Ave wrote: ↑Thu Apr 08, 2021 10:52 amCaptain Fairbanks has clearly evolved into a quantum mindset, but he cannot decide wheather to be particles or waves (wave-like beings truely can move through the walls).
I'm currently reading the book onto which the film is based, and the same scene happened there later the same day. This seems to be one of those cases where the film-adaptation is better than the original book.
This particular "quantum mindset of impossible decision" seems to belong to Blatty's career as a writer. For in every one of his books there go hand in hand the fundamental problem of theodicy and this exploding humor of madness. It's like that ancient mask of extreme tragic & comedy in one. The comedy here meaning the actual joy & happiness and friendship. While most of his books are focused on the tragic side, the Ninth Configuration is focused on the trickster aspect.
I'm not sure if it ever came out in the film where the name comes from, but in the book it's explained just before this incident with punishing atoms. The psychiatrist is explaining to his patient why he believes in God:
9th_configuration.jpg (511.79 KiB) Viewed 12116 times
It is no accident, by the way, that Brothers Karamazov is mentioned in relation to this impossibility of random creation. I think I have said before in our forum that I consider Blatty's whole career being like a sequel to that book (the second best novel there is, right after Master and Margarita). For him, it seems to have been like a microcosm of the challenge of the whole creation – and I wouldn't disagree.
Faust: "Lo contempla. / Ei muove in tortuosa spire / e s'avvicina lento alla nostra volta. / Oh! se non erro, / orme di foco imprime al suol!"

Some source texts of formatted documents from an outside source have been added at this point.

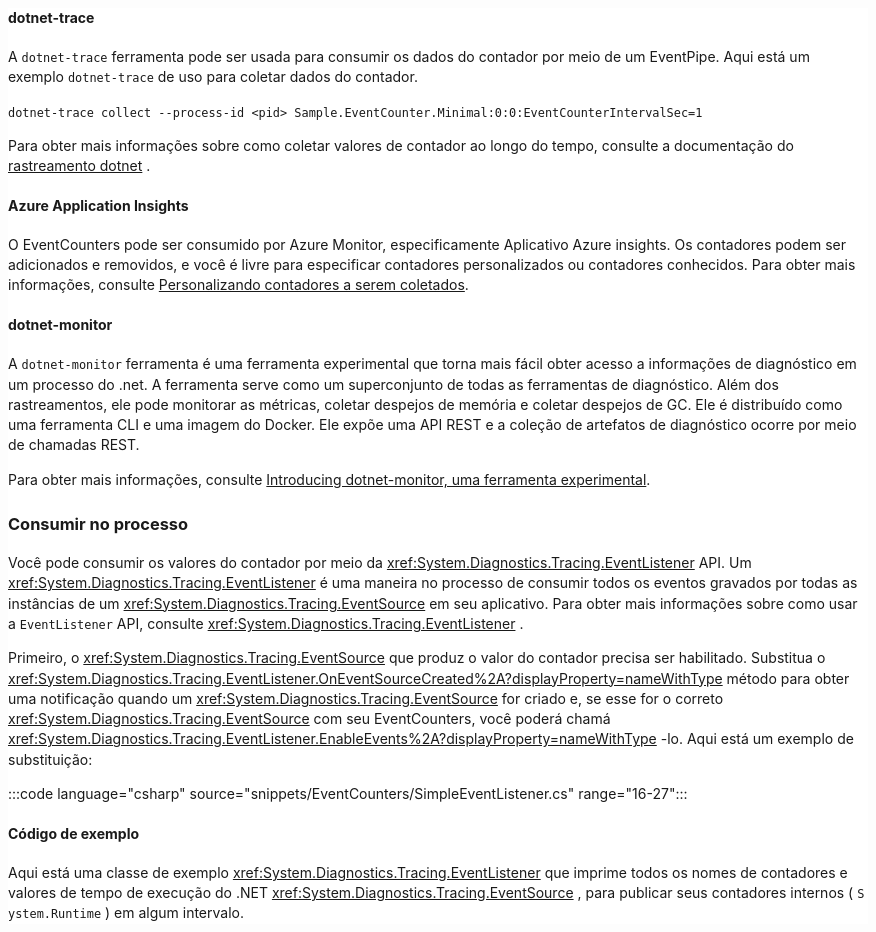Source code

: #### <a name="dotnet-trace"></a>dotnet-trace

A `dotnet-trace` ferramenta pode ser usada para consumir os dados do contador por meio de um EventPipe. Aqui está um exemplo `dotnet-trace` de uso para coletar dados do contador.

```console
dotnet-trace collect --process-id <pid> Sample.EventCounter.Minimal:0:0:EventCounterIntervalSec=1
```

Para obter mais informações sobre como coletar valores de contador ao longo do tempo, consulte a documentação do [rastreamento dotnet](dotnet-trace.md#use-dotnet-trace-to-collect-counter-values-over-time) .

#### <a name="azure-application-insights"></a>Azure Application Insights

O EventCounters pode ser consumido por Azure Monitor, especificamente Aplicativo Azure insights. Os contadores podem ser adicionados e removidos, e você é livre para especificar contadores personalizados ou contadores conhecidos. Para obter mais informações, consulte [Personalizando contadores a serem coletados](/azure/azure-monitor/app/eventcounters#customizing-counters-to-be-collected).

#### <a name="dotnet-monitor"></a>dotnet-monitor

A `dotnet-monitor` ferramenta é uma ferramenta experimental que torna mais fácil obter acesso a informações de diagnóstico em um processo do .net. A ferramenta serve como um superconjunto de todas as ferramentas de diagnóstico. Além dos rastreamentos, ele pode monitorar as métricas, coletar despejos de memória e coletar despejos de GC. Ele é distribuído como uma ferramenta CLI e uma imagem do Docker. Ele expõe uma API REST e a coleção de artefatos de diagnóstico ocorre por meio de chamadas REST.

Para obter mais informações, consulte [Introducing dotnet-monitor, uma ferramenta experimental](https://devblogs.microsoft.com/dotnet/introducing-dotnet-monitor).

### <a name="consume-in-proc"></a>Consumir no processo

Você pode consumir os valores do contador por meio da <xref:System.Diagnostics.Tracing.EventListener> API. Um <xref:System.Diagnostics.Tracing.EventListener> é uma maneira no processo de consumir todos os eventos gravados por todas as instâncias de um <xref:System.Diagnostics.Tracing.EventSource> em seu aplicativo. Para obter mais informações sobre como usar a `EventListener` API, consulte <xref:System.Diagnostics.Tracing.EventListener> .

Primeiro, o <xref:System.Diagnostics.Tracing.EventSource> que produz o valor do contador precisa ser habilitado. Substitua o <xref:System.Diagnostics.Tracing.EventListener.OnEventSourceCreated%2A?displayProperty=nameWithType> método para obter uma notificação quando um <xref:System.Diagnostics.Tracing.EventSource> for criado e, se esse for o correto <xref:System.Diagnostics.Tracing.EventSource> com seu EventCounters, você poderá chamá <xref:System.Diagnostics.Tracing.EventListener.EnableEvents%2A?displayProperty=nameWithType> -lo. Aqui está um exemplo de substituição:

:::code language="csharp" source="snippets/EventCounters/SimpleEventListener.cs" range="16-27":::

#### <a name="sample-code"></a>Código de exemplo

Aqui está uma classe de exemplo <xref:System.Diagnostics.Tracing.EventListener> que imprime todos os nomes de contadores e valores de tempo de execução do .NET <xref:System.Diagnostics.Tracing.EventSource> , para publicar seus contadores internos ( `System.Runtime` ) em algum intervalo.
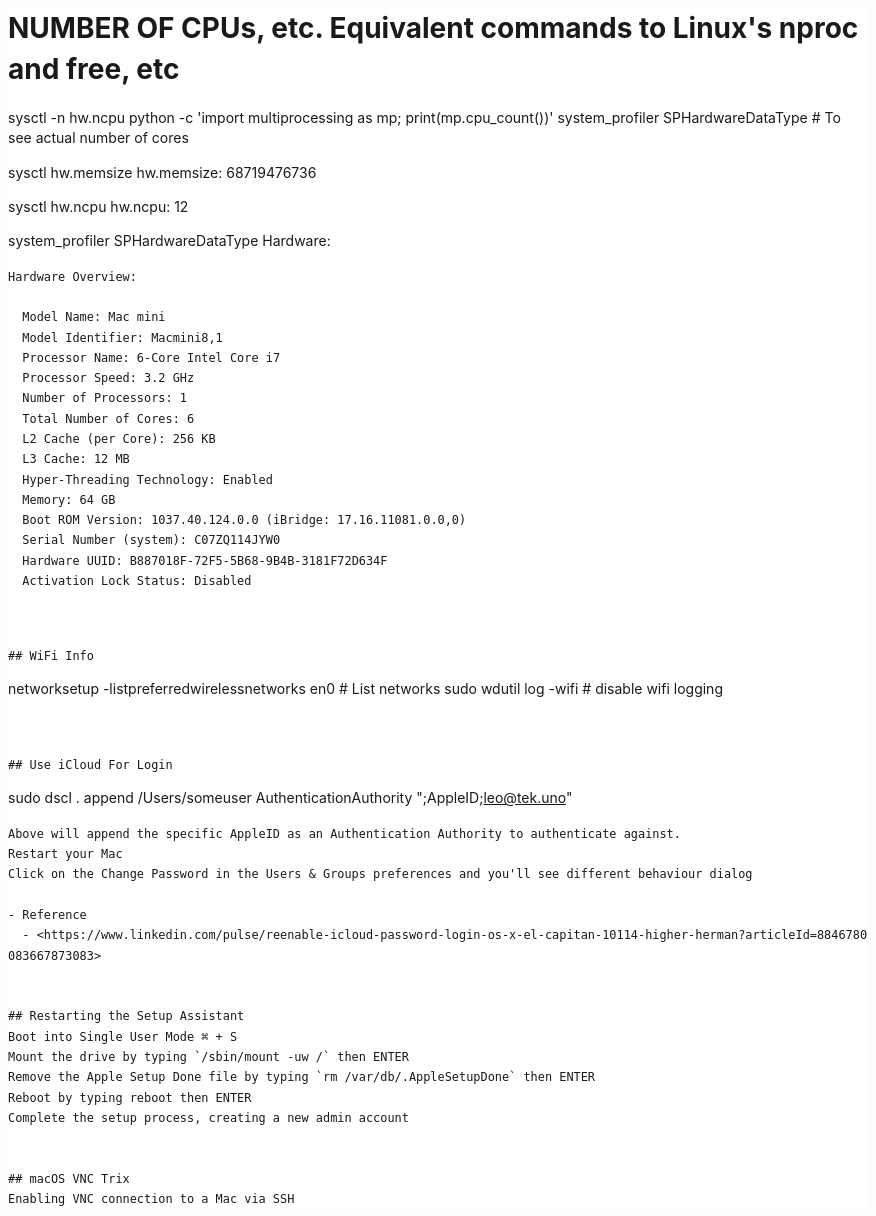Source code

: # NUMBER OF CPUs, etc. Equivalent commands to Linux's nproc and free, etc
sysctl -n hw.ncpu
python -c 'import multiprocessing as mp; print(mp.cpu_count())'
system_profiler SPHardwareDataType  # To see actual number of cores

sysctl hw.memsize
hw.memsize: 68719476736

sysctl hw.ncpu
hw.ncpu: 12

system_profiler SPHardwareDataType
Hardware:

    Hardware Overview:

      Model Name: Mac mini
      Model Identifier: Macmini8,1
      Processor Name: 6-Core Intel Core i7
      Processor Speed: 3.2 GHz
      Number of Processors: 1
      Total Number of Cores: 6
      L2 Cache (per Core): 256 KB
      L3 Cache: 12 MB
      Hyper-Threading Technology: Enabled
      Memory: 64 GB
      Boot ROM Version: 1037.40.124.0.0 (iBridge: 17.16.11081.0.0,0)
      Serial Number (system): C07ZQ114JYW0
      Hardware UUID: B887018F-72F5-5B68-9B4B-3181F72D634F
      Activation Lock Status: Disabled
```


## WiFi Info
```
networksetup -listpreferredwirelessnetworks en0       # List networks
sudo wdutil log -wifi                                 # disable wifi logging
```


## Use iCloud For Login
```
sudo dscl . append /Users/someuser AuthenticationAuthority ";AppleID;leo@tek.uno"
```
Above will append the specific AppleID as an Authentication Authority to authenticate against.
Restart your Mac
Click on the Change Password in the Users & Groups preferences and you'll see different behaviour dialog

- Reference
  - <https://www.linkedin.com/pulse/reenable-icloud-password-login-os-x-el-capitan-10114-higher-herman?articleId=8846780083667873083>


## Restarting the Setup Assistant
Boot into Single User Mode ⌘ + S
Mount the drive by typing `/sbin/mount -uw /` then ENTER
Remove the Apple Setup Done file by typing `rm /var/db/.AppleSetupDone` then ENTER
Reboot by typing reboot then ENTER
Complete the setup process, creating a new admin account


## macOS VNC Trix
Enabling VNC connection to a Mac via SSH
```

Nefastos wrote: ↑Sat Apr 10, 2021 10:56 amIt is no accident, by the way, that Brothers Karamazov is mentioned in relation to this impossibility of random creation.
The scientific world has been dumbfounded by the arise of ID and the CSI it is based, but I think CSI (complex specific information*) that Dembski has brought forth is a real place to start looking.
* the notion that the information contained in the cell could not rationally have "evolved" by chance or by random mutations.